# [Problem statement]
With the images removed, reproduce each entry below word for word.

# [Source information]
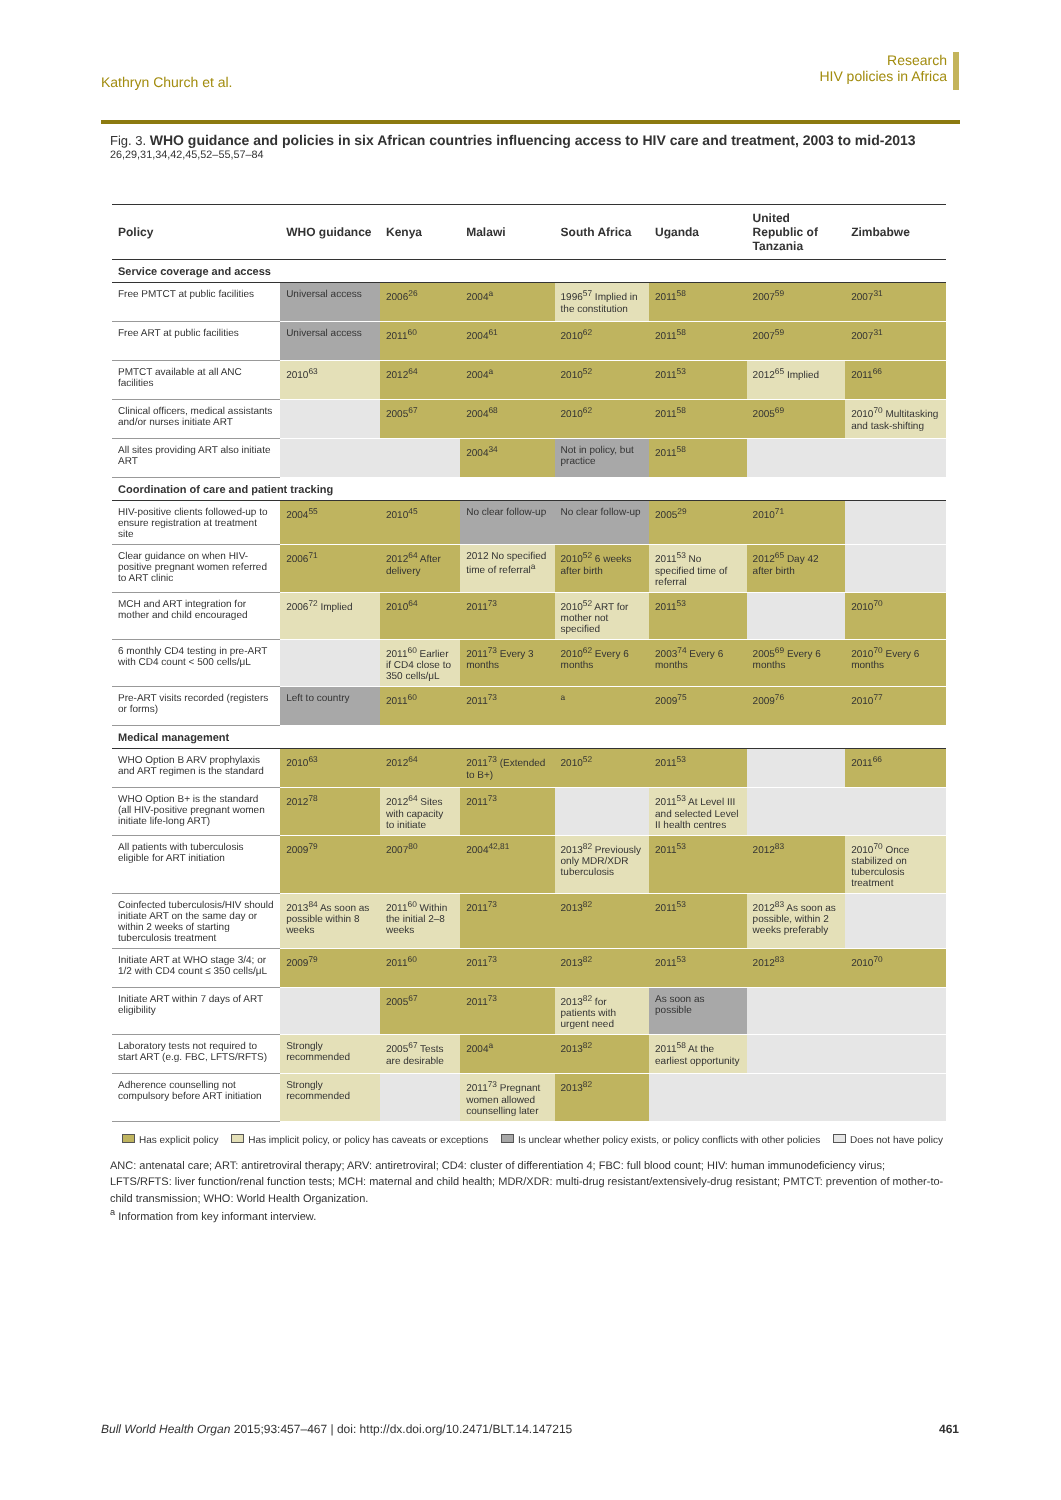Kathryn Church et al.
Research
HIV policies in Africa
Fig. 3. WHO guidance and policies in six African countries influencing access to HIV care and treatment, 2003 to mid-2013 <sup>26,29,31,34,42,45,52–55,57–84</sup>
| Policy | WHO guidance | Kenya | Malawi | South Africa | Uganda | United Republic of Tanzania | Zimbabwe |
| --- | --- | --- | --- | --- | --- | --- | --- |
| Service coverage and access | | | | | | | |
| Free PMTCT at public facilities | Universal access | 2006<sup>26</sup> | 2004<sup>a</sup> | 1996<sup>57</sup> Implied in the constitution | 2011<sup>58</sup> | 2007<sup>59</sup> | 2007<sup>31</sup> |
| Free ART at public facilities | Universal access | 2011<sup>60</sup> | 2004<sup>61</sup> | 2010<sup>62</sup> | 2011<sup>58</sup> | 2007<sup>59</sup> | 2007<sup>31</sup> |
| PMTCT available at all ANC facilities | 2010<sup>63</sup> | 2012<sup>64</sup> | 2004<sup>a</sup> | 2010<sup>52</sup> | 2011<sup>53</sup> | 2012<sup>65</sup> Implied | 2011<sup>66</sup> |
| Clinical officers, medical assistants and/or nurses initiate ART | | 2005<sup>67</sup> | 2004<sup>68</sup> | 2010<sup>62</sup> | 2011<sup>58</sup> | 2005<sup>69</sup> | 2010<sup>70</sup> Multitasking and task-shifting |
| All sites providing ART also initiate ART | | | 2004<sup>34</sup> | Not in policy, but practice | 2011<sup>58</sup> | | |
| Coordination of care and patient tracking | | | | | | | |
| HIV-positive clients followed-up to ensure registration at treatment site | 2004<sup>55</sup> | 2010<sup>45</sup> | No clear follow-up | No clear follow-up | 2005<sup>29</sup> | 2010<sup>71</sup> | |
| Clear guidance on when HIV-positive pregnant women referred to ART clinic | 2006<sup>71</sup> | 2012<sup>64</sup> After delivery | 2012 No specified time of referral<sup>a</sup> | 2010<sup>52</sup> 6 weeks after birth | 2011<sup>53</sup> No specified time of referral | 2012<sup>65</sup> Day 42 after birth | |
| MCH and ART integration for mother and child encouraged | 2006<sup>72</sup> Implied | 2010<sup>64</sup> | 2011<sup>73</sup> | 2010<sup>52</sup> ART for mother not specified | 2011<sup>53</sup> | | 2010<sup>70</sup> |
| 6 monthly CD4 testing in pre-ART with CD4 count < 500 cells/μL | | 2011<sup>60</sup> Earlier if CD4 close to 350 cells/μL | 2011<sup>73</sup> Every 3 months | 2010<sup>62</sup> Every 6 months | 2003<sup>74</sup> Every 6 months | 2005<sup>69</sup> Every 6 months | 2010<sup>70</sup> Every 6 months |
| Pre-ART visits recorded (registers or forms) | Left to country | 2011<sup>60</sup> | 2011<sup>73</sup> | <sup>a</sup> | 2009<sup>75</sup> | 2009<sup>76</sup> | 2010<sup>77</sup> |
| Medical management | | | | | | | |
| WHO Option B ARV prophylaxis and ART regimen is the standard | 2010<sup>63</sup> | 2012<sup>64</sup> | 2011<sup>73</sup> (Extended to B+) | 2010<sup>52</sup> | 2011<sup>53</sup> | | 2011<sup>66</sup> |
| WHO Option B+ is the standard (all HIV-positive pregnant women initiate life-long ART) | 2012<sup>78</sup> | 2012<sup>64</sup> Sites with capacity to initiate | 2011<sup>73</sup> | | 2011<sup>53</sup> At Level III and selected Level II health centres | | |
| All patients with tuberculosis eligible for ART initiation | 2009<sup>79</sup> | 2007<sup>80</sup> | 2004<sup>42,81</sup> | 2013<sup>82</sup> Previously only MDR/XDR tuberculosis | 2011<sup>53</sup> | 2012<sup>83</sup> | 2010<sup>70</sup> Once stabilized on tuberculosis treatment |
| Coinfected tuberculosis/HIV should initiate ART on the same day or within 2 weeks of starting tuberculosis treatment | 2013<sup>84</sup> As soon as possible within 8 weeks | 2011<sup>60</sup> Within the initial 2–8 weeks | 2011<sup>73</sup> | 2013<sup>82</sup> | 2011<sup>53</sup> | 2012<sup>83</sup> As soon as possible, within 2 weeks preferably | |
| Initiate ART at WHO stage 3/4; or 1/2 with CD4 count ≤ 350 cells/μL | 2009<sup>79</sup> | 2011<sup>60</sup> | 2011<sup>73</sup> | 2013<sup>82</sup> | 2011<sup>53</sup> | 2012<sup>83</sup> | 2010<sup>70</sup> |
| Initiate ART within 7 days of ART eligibility | | 2005<sup>67</sup> | 2011<sup>73</sup> | 2013<sup>82</sup> for patients with urgent need | As soon as possible | | |
| Laboratory tests not required to start ART (e.g. FBC, LFTS/RFTS) | Strongly recommended | 2005<sup>67</sup> Tests are desirable | 2004<sup>a</sup> | 2013<sup>82</sup> | 2011<sup>58</sup> At the earliest opportunity | | |
| Adherence counselling not compulsory before ART initiation | Strongly recommended | | 2011<sup>73</sup> Pregnant women allowed counselling later | 2013<sup>82</sup> | | | |
Has explicit policy Has implicit policy, or policy has caveats or exceptions Is unclear whether policy exists, or policy conflicts with other policies Does not have policy
ANC: antenatal care; ART: antiretroviral therapy; ARV: antiretroviral; CD4: cluster of differentiation 4; FBC: full blood count; HIV: human immunodeficiency virus; LFTS/RFTS: liver function/renal function tests; MCH: maternal and child health; MDR/XDR: multi-drug resistant/extensively-drug resistant; PMTCT: prevention of mother-to-child transmission; WHO: World Health Organization.
<sup>a</sup> Information from key informant interview.
Bull World Health Organ 2015;93:457–467 | doi: http://dx.doi.org/10.2471/BLT.14.147215
461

# [Exercise response]
Kathryn Church et al.
Research
HIV policies in Africa
Fig. 3. WHO guidance and policies in six African countries influencing access to HIV care and treatment, 2003 to mid-2013 <sup>26,29,31,34,42,45,52–55,57–84</sup>
| Policy | WHO guidance | Kenya | Malawi | South Africa | Uganda | United Republic of Tanzania | Zimbabwe |
| --- | --- | --- | --- | --- | --- | --- | --- |
| Service coverage and access | | | | | | | |
| Free PMTCT at public facilities | Universal access | 2006<sup>26</sup> | 2004<sup>a</sup> | 1996<sup>57</sup> Implied in the constitution | 2011<sup>58</sup> | 2007<sup>59</sup> | 2007<sup>31</sup> |
| Free ART at public facilities | Universal access | 2011<sup>60</sup> | 2004<sup>61</sup> | 2010<sup>62</sup> | 2011<sup>58</sup> | 2007<sup>59</sup> | 2007<sup>31</sup> |
| PMTCT available at all ANC facilities | 2010<sup>63</sup> | 2012<sup>64</sup> | 2004<sup>a</sup> | 2010<sup>52</sup> | 2011<sup>53</sup> | 2012<sup>65</sup> Implied | 2011<sup>66</sup> |
| Clinical officers, medical assistants and/or nurses initiate ART | | 2005<sup>67</sup> | 2004<sup>68</sup> | 2010<sup>62</sup> | 2011<sup>58</sup> | 2005<sup>69</sup> | 2010<sup>70</sup> Multitasking and task-shifting |
| All sites providing ART also initiate ART | | | 2004<sup>34</sup> | Not in policy, but practice | 2011<sup>58</sup> | | |
| Coordination of care and patient tracking | | | | | | | |
| HIV-positive clients followed-up to ensure registration at treatment site | 2004<sup>55</sup> | 2010<sup>45</sup> | No clear follow-up | No clear follow-up | 2005<sup>29</sup> | 2010<sup>71</sup> | |
| Clear guidance on when HIV-positive pregnant women referred to ART clinic | 2006<sup>71</sup> | 2012<sup>64</sup> After delivery | 2012 No specified time of referral<sup>a</sup> | 2010<sup>52</sup> 6 weeks after birth | 2011<sup>53</sup> No specified time of referral | 2012<sup>65</sup> Day 42 after birth | |
| MCH and ART integration for mother and child encouraged | 2006<sup>72</sup> Implied | 2010<sup>64</sup> | 2011<sup>73</sup> | 2010<sup>52</sup> ART for mother not specified | 2011<sup>53</sup> | | 2010<sup>70</sup> |
| 6 monthly CD4 testing in pre-ART with CD4 count < 500 cells/μL | | 2011<sup>60</sup> Earlier if CD4 close to 350 cells/μL | 2011<sup>73</sup> Every 3 months | 2010<sup>62</sup> Every 6 months | 2003<sup>74</sup> Every 6 months | 2005<sup>69</sup> Every 6 months | 2010<sup>70</sup> Every 6 months |
| Pre-ART visits recorded (registers or forms) | Left to country | 2011<sup>60</sup> | 2011<sup>73</sup> | <sup>a</sup> | 2009<sup>75</sup> | 2009<sup>76</sup> | 2010<sup>77</sup> |
| Medical management | | | | | | | |
| WHO Option B ARV prophylaxis and ART regimen is the standard | 2010<sup>63</sup> | 2012<sup>64</sup> | 2011<sup>73</sup> (Extended to B+) | 2010<sup>52</sup> | 2011<sup>53</sup> | | 2011<sup>66</sup> |
| WHO Option B+ is the standard (all HIV-positive pregnant women initiate life-long ART) | 2012<sup>78</sup> | 2012<sup>64</sup> Sites with capacity to initiate | 2011<sup>73</sup> | | 2011<sup>53</sup> At Level III and selected Level II health centres | | |
| All patients with tuberculosis eligible for ART initiation | 2009<sup>79</sup> | 2007<sup>80</sup> | 2004<sup>42,81</sup> | 2013<sup>82</sup> Previously only MDR/XDR tuberculosis | 2011<sup>53</sup> | 2012<sup>83</sup> | 2010<sup>70</sup> Once stabilized on tuberculosis treatment |
| Coinfected tuberculosis/HIV should initiate ART on the same day or within 2 weeks of starting tuberculosis treatment | 2013<sup>84</sup> As soon as possible within 8 weeks | 2011<sup>60</sup> Within the initial 2–8 weeks | 2011<sup>73</sup> | 2013<sup>82</sup> | 2011<sup>53</sup> | 2012<sup>83</sup> As soon as possible, within 2 weeks preferably | |
| Initiate ART at WHO stage 3/4; or 1/2 with CD4 count ≤ 350 cells/μL | 2009<sup>79</sup> | 2011<sup>60</sup> | 2011<sup>73</sup> | 2013<sup>82</sup> | 2011<sup>53</sup> | 2012<sup>83</sup> | 2010<sup>70</sup> |
| Initiate ART within 7 days of ART eligibility | | 2005<sup>67</sup> | 2011<sup>73</sup> | 2013<sup>82</sup> for patients with urgent need | As soon as possible | | |
| Laboratory tests not required to start ART (e.g. FBC, LFTS/RFTS) | Strongly recommended | 2005<sup>67</sup> Tests are desirable | 2004<sup>a</sup> | 2013<sup>82</sup> | 2011<sup>58</sup> At the earliest opportunity | | |
| Adherence counselling not compulsory before ART initiation | Strongly recommended | | 2011<sup>73</sup> Pregnant women allowed counselling later | 2013<sup>82</sup> | | | |
Has explicit policy Has implicit policy, or policy has caveats or exceptions Is unclear whether policy exists, or policy conflicts with other policies Does not have policy
ANC: antenatal care; ART: antiretroviral therapy; ARV: antiretroviral; CD4: cluster of differentiation 4; FBC: full blood count; HIV: human immunodeficiency virus; LFTS/RFTS: liver function/renal function tests; MCH: maternal and child health; MDR/XDR: multi-drug resistant/extensively-drug resistant; PMTCT: prevention of mother-to-child transmission; WHO: World Health Organization.
<sup>a</sup> Information from key informant interview.
Bull World Health Organ 2015;93:457–467 | doi: http://dx.doi.org/10.2471/BLT.14.147215
461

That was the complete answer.